> [Problem] Name each distinct user who posts in the forum thread about turning off email alerts for conversations, listing each one once.

> [Document text]
'''

# How do I turn off email alerts for conversations?



## smutchin (24 Jun 2017)

I'm involved in a conversation that's getting a lot of replies, and I'm getting an email notification for every single reply.

It's very annoying.

How do I stop it?


----------



## Rickshaw Phil (24 Jun 2017)

If you hover over your user name at top right of the page, then click on preferences you can uncheck the option to receive e-mails for various types of alert.


----------



## Pro Tour Punditry (24 Jun 2017)

It's okay, I've got it all sorted now so you can leave the conversation - we won't speak about you (much)


----------



## classic33 (24 Jun 2017)

Rickshaw Phil said:


> If you hover over your user name at top right of the page, then click on preferences you can uncheck the option to receive e-mails for various types of alert.


Not covered though.


----------



## smutchin (24 Jun 2017)

Rickshaw Phil said:


> If you hover over your user name at top right of the page, then click on preferences you can uncheck the option to receive e-mails for various types of alert.



All the email notification boxes are already unchecked. And none of them relate to conversations anyway.


----------



## Crackle (24 Jun 2017)

It's in Contact details.


----------



## Rickshaw Phil (24 Jun 2017)

^^^ What Crackle just said.


----------



## smutchin (24 Jun 2017)




----------



## smutchin (24 Jun 2017)

Crackle said:


> It's in Contact details.



Bingo! Thanks.


----------

'''

> [Recorded data]
'''

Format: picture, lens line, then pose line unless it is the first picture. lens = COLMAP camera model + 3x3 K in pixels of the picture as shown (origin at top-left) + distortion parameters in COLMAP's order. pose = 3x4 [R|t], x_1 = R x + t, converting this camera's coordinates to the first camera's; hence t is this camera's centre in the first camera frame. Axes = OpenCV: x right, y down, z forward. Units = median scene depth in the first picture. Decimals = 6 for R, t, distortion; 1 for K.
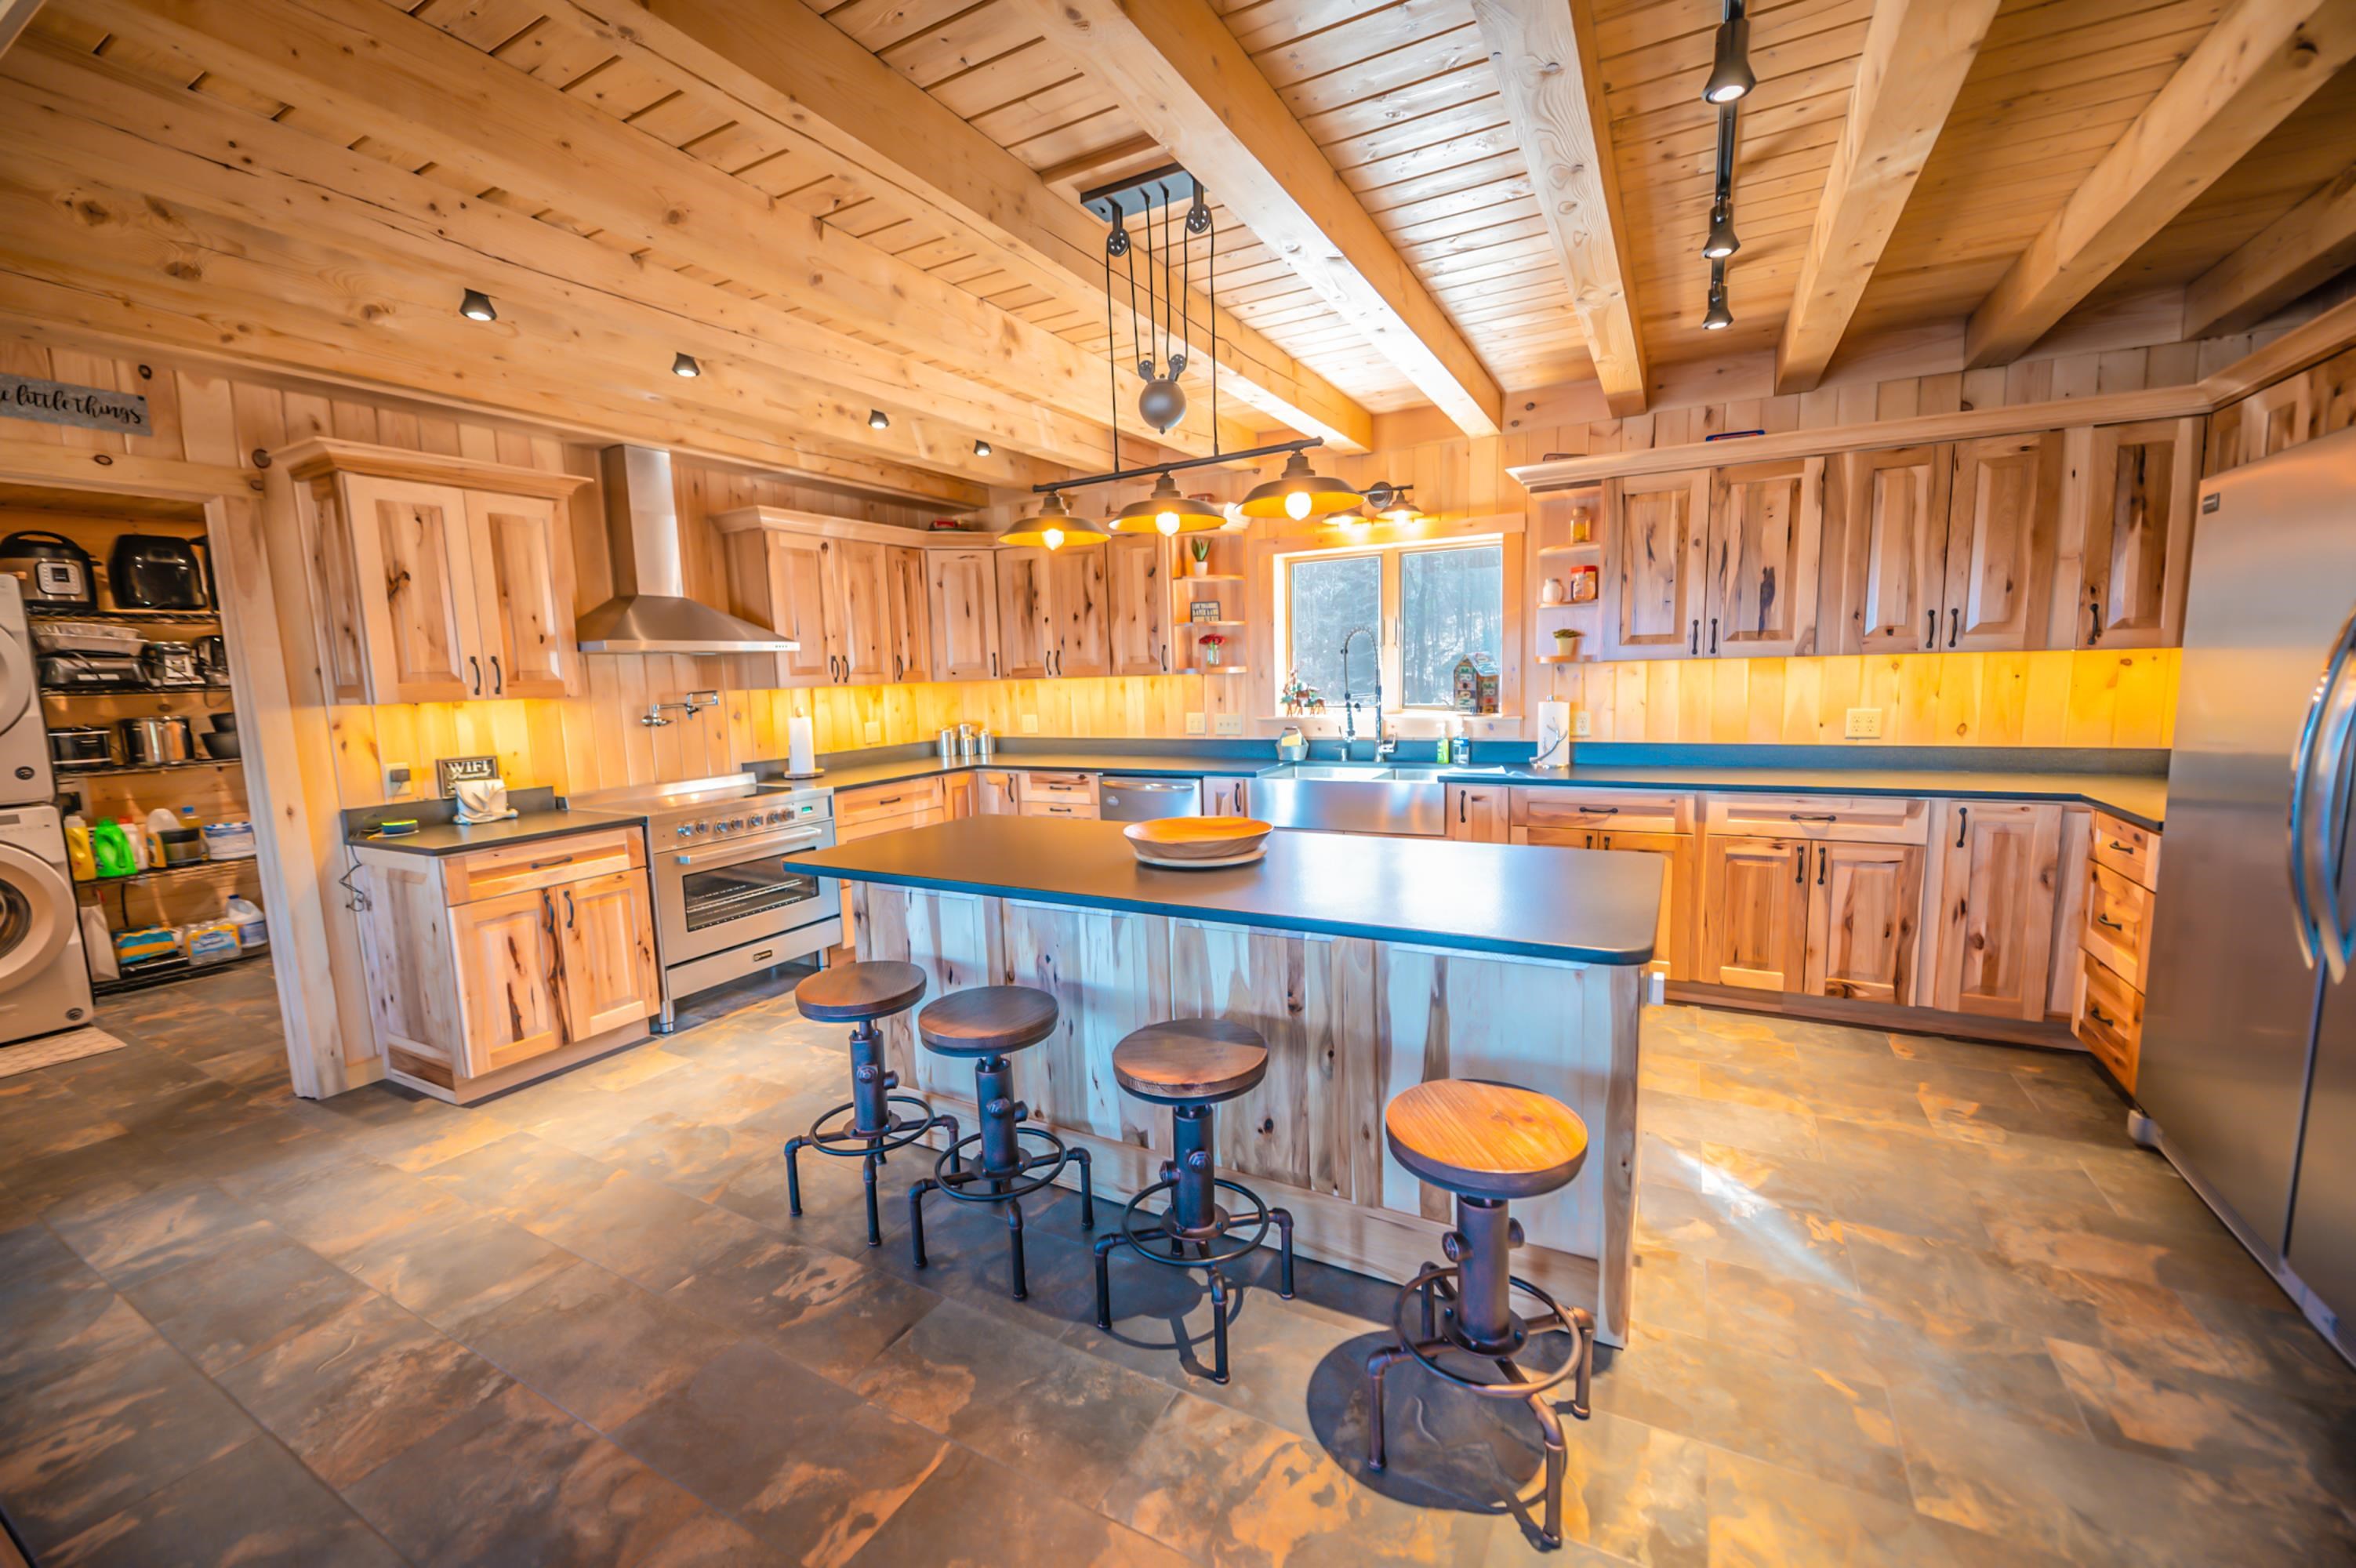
lens RADIAL K [[935.2, 0, 1168.3], [0, 935.2, 781.0], [0, 0, 1]] dist [-0.008202, -0.000107]
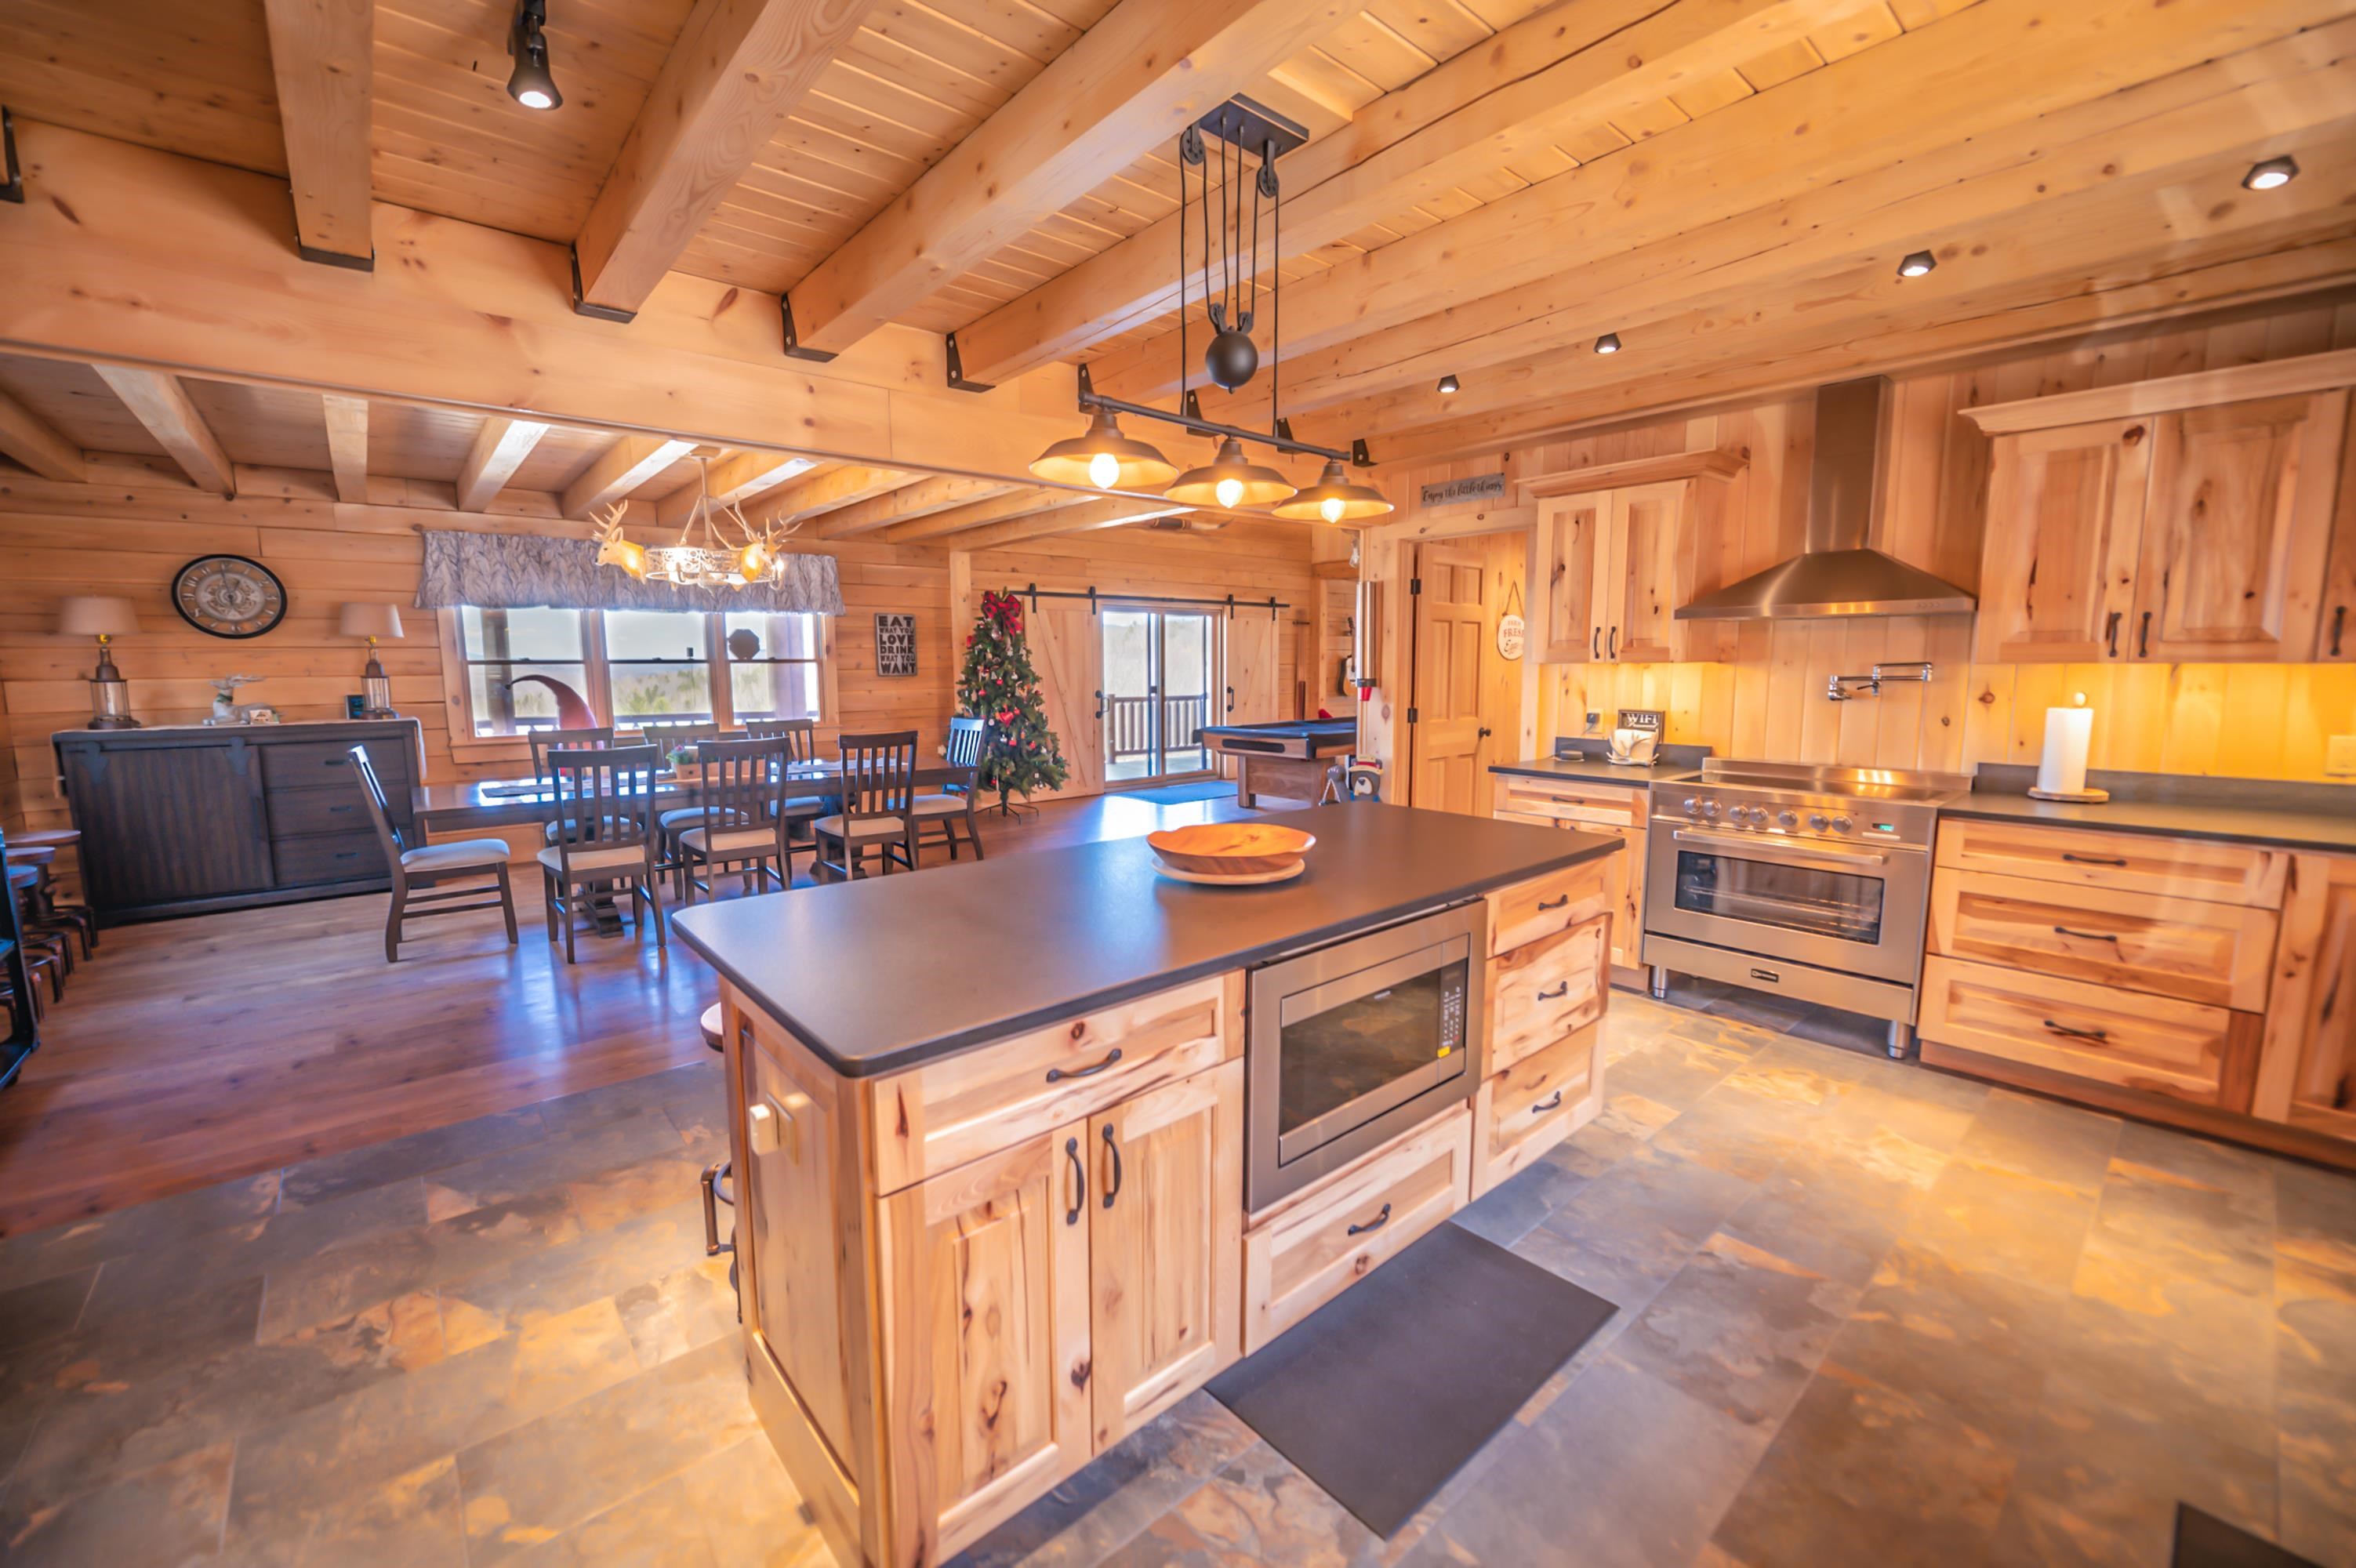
lens RADIAL K [[935.2, 0, 1163.7], [0, 935.2, 782.8], [0, 0, 1]] dist [-0.008202, -0.000107]
pose [[-0.348593, 0.152535, -0.924779, 0.734403], [-0.095729, 0.975714, 0.197022, -0.141468], [0.932373, 0.157209, -0.325525, 1.049204]]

'''

> [Output of the task]
smutchin
Rickshaw Phil
Pro Tour Punditry
classic33
Crackle